Even in cases of unprovoked VTE, there is no clear consensus regarding which patients should be tested for thrombophilia. Experts recommend that patients who express a desire to be tested receive pretest counseling. The implications of finding a genetic diagnosis should be reviewed with the patient and family members. The American Board of Internal Medicine’s Choosing Wisely campaign strongly recommends consultation with an expert in thrombophilia prior to ordering testing. 

Proper test interpretation includes selection of the correct thrombophilia tests. Ordering large hypercoagulability panels is discouraged. Specimens for initial testing should be collected at the proper time. This means not testing during acute episodes of VTE or during anticoagulation therapy.

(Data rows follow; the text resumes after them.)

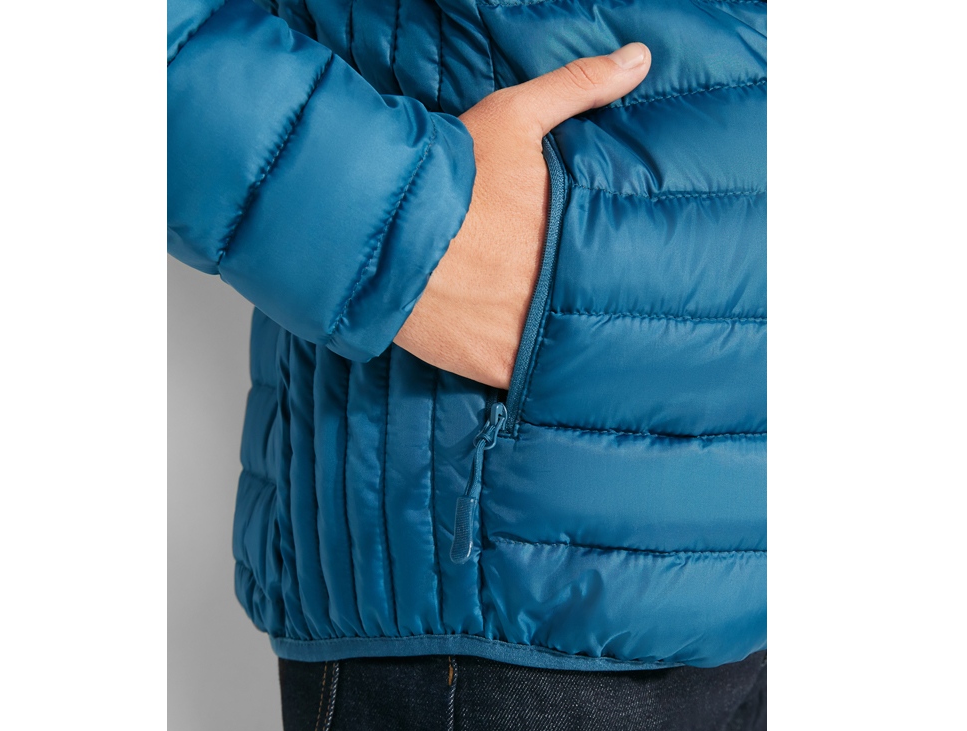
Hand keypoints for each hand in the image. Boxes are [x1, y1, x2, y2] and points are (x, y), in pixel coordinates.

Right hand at [394, 43, 651, 388]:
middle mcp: (553, 296)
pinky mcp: (487, 368)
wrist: (378, 229)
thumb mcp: (515, 118)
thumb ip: (579, 88)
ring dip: (564, 349)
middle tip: (599, 313)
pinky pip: (523, 384)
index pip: (621, 269)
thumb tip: (639, 58)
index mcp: (570, 243)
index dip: (627, 274)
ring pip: (565, 357)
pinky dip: (530, 379)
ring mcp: (522, 339)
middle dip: (597, 313)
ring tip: (563, 339)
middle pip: (594, 316)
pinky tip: (530, 366)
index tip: (635, 276)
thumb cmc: (449, 175)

Direct oral anticoagulants can cause false negative or false positive results with many thrombophilia tests. Testing should not be performed during pregnancy or treatment with oral contraceptives. Many hospitals forbid inpatient thrombophilia testing. If one of the initial tests is abnormal, guidance should be provided to insure that appropriate confirmatory tests are ordered.

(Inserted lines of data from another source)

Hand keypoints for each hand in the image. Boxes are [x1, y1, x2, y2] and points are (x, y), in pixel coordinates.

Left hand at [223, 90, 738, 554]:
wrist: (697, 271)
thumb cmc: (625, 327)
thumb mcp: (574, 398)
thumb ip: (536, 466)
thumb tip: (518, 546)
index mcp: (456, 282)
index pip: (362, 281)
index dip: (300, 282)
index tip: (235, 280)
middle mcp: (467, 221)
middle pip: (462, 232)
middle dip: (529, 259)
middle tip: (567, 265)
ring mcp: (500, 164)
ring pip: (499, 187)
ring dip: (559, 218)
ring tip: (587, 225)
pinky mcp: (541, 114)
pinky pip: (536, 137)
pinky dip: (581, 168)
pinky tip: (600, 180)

Patients and family members should be provided with education at an appropriate health literacy level that explains the meaning of their test results and how it will affect their future care. While positive results may help to explain why a patient experienced an unprovoked VTE, they can also cause unnecessary worry about having a genetic disease and the risk of death.

More comprehensive information is available in an excellent review article that was recently published by physicians at the Cleveland Clinic.

Rendon P. et al. Optimizing diagnostic testing for venous thromboembolism. Cleveland Clinic Journal of Medicine, July 2017;84:545-554.